### Task inputs
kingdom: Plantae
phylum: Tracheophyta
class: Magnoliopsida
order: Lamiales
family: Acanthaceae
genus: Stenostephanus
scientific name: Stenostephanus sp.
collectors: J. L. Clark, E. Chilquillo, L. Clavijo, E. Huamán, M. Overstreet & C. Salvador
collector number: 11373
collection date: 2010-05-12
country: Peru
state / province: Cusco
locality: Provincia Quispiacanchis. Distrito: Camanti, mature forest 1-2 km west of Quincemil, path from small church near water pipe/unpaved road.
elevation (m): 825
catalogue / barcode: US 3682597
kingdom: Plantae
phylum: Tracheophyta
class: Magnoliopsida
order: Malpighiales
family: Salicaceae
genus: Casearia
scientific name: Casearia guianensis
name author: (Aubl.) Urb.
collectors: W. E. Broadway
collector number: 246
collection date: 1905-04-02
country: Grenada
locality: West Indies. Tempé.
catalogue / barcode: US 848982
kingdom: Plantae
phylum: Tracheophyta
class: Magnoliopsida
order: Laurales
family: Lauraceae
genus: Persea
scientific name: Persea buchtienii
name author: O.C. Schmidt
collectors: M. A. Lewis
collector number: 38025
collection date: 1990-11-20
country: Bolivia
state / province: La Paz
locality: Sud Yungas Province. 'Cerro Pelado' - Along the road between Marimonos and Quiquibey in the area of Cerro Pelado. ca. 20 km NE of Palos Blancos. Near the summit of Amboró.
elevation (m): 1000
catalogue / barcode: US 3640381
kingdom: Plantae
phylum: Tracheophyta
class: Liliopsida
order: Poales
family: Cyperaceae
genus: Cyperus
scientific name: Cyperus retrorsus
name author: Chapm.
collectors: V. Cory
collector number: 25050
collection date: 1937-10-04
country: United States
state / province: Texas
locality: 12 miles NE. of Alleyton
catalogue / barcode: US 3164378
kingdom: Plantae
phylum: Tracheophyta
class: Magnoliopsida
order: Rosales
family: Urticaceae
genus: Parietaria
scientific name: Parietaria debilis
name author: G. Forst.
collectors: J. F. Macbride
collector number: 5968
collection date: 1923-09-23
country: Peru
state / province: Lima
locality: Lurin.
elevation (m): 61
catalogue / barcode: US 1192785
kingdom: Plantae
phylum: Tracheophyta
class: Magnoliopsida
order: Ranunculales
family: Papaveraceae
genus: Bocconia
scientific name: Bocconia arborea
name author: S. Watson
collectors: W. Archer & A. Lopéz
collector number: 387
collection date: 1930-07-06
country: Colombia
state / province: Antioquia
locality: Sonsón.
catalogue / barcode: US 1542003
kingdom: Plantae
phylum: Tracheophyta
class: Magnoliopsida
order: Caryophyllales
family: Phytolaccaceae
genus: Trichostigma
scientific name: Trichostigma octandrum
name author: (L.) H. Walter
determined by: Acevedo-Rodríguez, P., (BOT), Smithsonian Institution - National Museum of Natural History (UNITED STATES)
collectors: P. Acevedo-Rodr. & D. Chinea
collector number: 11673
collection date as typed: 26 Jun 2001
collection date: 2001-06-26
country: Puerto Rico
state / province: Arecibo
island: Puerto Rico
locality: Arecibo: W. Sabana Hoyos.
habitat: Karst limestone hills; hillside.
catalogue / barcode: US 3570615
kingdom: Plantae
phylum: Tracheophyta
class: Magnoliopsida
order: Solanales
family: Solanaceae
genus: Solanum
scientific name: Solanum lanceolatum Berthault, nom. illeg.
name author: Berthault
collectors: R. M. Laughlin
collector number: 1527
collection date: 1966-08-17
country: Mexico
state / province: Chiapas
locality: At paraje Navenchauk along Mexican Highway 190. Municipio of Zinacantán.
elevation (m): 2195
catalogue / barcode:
######
* Aim *
Copy the listing above in full, replacing every "collector number" with "field number" and keeping everything else the same.

* Task solution *
kingdom: Plantae
phylum: Tracheophyta
class: Magnoliopsida
order: Lamiales
family: Acanthaceae
genus: Stenostephanus
scientific name: Stenostephanus sp.
collectors: J. L. Clark, E. Chilquillo, L. Clavijo, E. Huamán, M. Overstreet & C. Salvador
field number: 11373
collection date: 2010-05-12
country: Peru
state / province: Cusco
locality: Provincia Quispiacanchis. Distrito: Camanti, mature forest 1-2 km west of Quincemil, path from small church near water pipe/unpaved road.
elevation (m): 825
catalogue / barcode: US 3682597
kingdom: Plantae
phylum: Tracheophyta
class: Magnoliopsida
order: Malpighiales
family: Salicaceae
genus: Casearia
scientific name: Casearia guianensis
name author: (Aubl.) Urb.
collectors: W. E. Broadway
field number: 246
collection date: 1905-04-02
country: Grenada
locality: West Indies. Tempé.
catalogue / barcode: US 848982
kingdom: Plantae
phylum: Tracheophyta
class: Magnoliopsida
order: Laurales
family: Lauraceae
genus: Persea
scientific name: Persea buchtienii
name author: O.C. Schmidt
collectors: M. A. Lewis
field number: 38025
collection date: 1990-11-20
country: Bolivia
state / province: La Paz
locality: Sud Yungas Province. 'Cerro Pelado' - Along the road between Marimonos and Quiquibey in the area of Cerro Pelado. ca. 20 km NE of Palos Blancos. Near the summit of Amboró.
elevation (m): 1000
catalogue / barcode: US 3640381
kingdom: Plantae
phylum: Tracheophyta
class: Liliopsida
order: Poales
family: Cyperaceae
genus: Cyperus
scientific name: Cyperus retrorsus
name author: Chapm.
collectors: V. Cory
field number: 25050
collection date: 1937-10-04
country: United States
state / province: Texas
locality: 12 miles NE. of Alleyton
catalogue / barcode: US 3164378
kingdom: Plantae
phylum: Tracheophyta
class: Magnoliopsida
order: Rosales
family: Urticaceae
genus: Parietaria
scientific name: Parietaria debilis
name author: G. Forst.
collectors: J. F. Macbride
field number: 5968
collection date: 1923-09-23
country: Peru
state / province: Lima
locality: Lurin.
elevation (m): 61
catalogue / barcode: US 1192785
kingdom: Plantae
phylum: Tracheophyta
class: Magnoliopsida
order: Ranunculales
family: Papaveraceae
genus: Bocconia
scientific name: Bocconia arborea
name author: S. Watson
collectors: W. Archer & A. Lopéz
field number: 387
collection date: 1930-07-06
country: Colombia
state / province: Antioquia
locality: Sonsón.
catalogue / barcode: US 1542003
kingdom: Plantae
phylum: Tracheophyta
class: Magnoliopsida
order: Caryophyllales
family: Phytolaccaceae
genus: Trichostigma
scientific name: Trichostigma octandrum
name author: (L.) H. Walter
determined by: Acevedo-Rodríguez, P., (BOT), Smithsonian Institution - National Museum of Natural History (UNITED STATES)
collectors: P. Acevedo-Rodr. & D. Chinea
field number: 11673
collection date as typed: 26 Jun 2001
collection date: 2001-06-26
country: Puerto Rico
state / province: Arecibo
island: Puerto Rico
locality: Arecibo: W. Sabana Hoyos.
habitat: Karst limestone hills; hillside.
catalogue / barcode: US 3570615
kingdom: Plantae
phylum: Tracheophyta
class: Magnoliopsida
order: Solanales
family: Solanaceae
genus: Solanum
scientific name: Solanum lanceolatum Berthault, nom. illeg.
name author: Berthault
collectors: R. M. Laughlin
field number: 1527
collection date: 1966-08-17
country: Mexico
state / province: Chiapas
locality: At paraje Navenchauk along Mexican Highway 190. Municipio of Zinacantán.
elevation (m): 2195
catalogue / barcode:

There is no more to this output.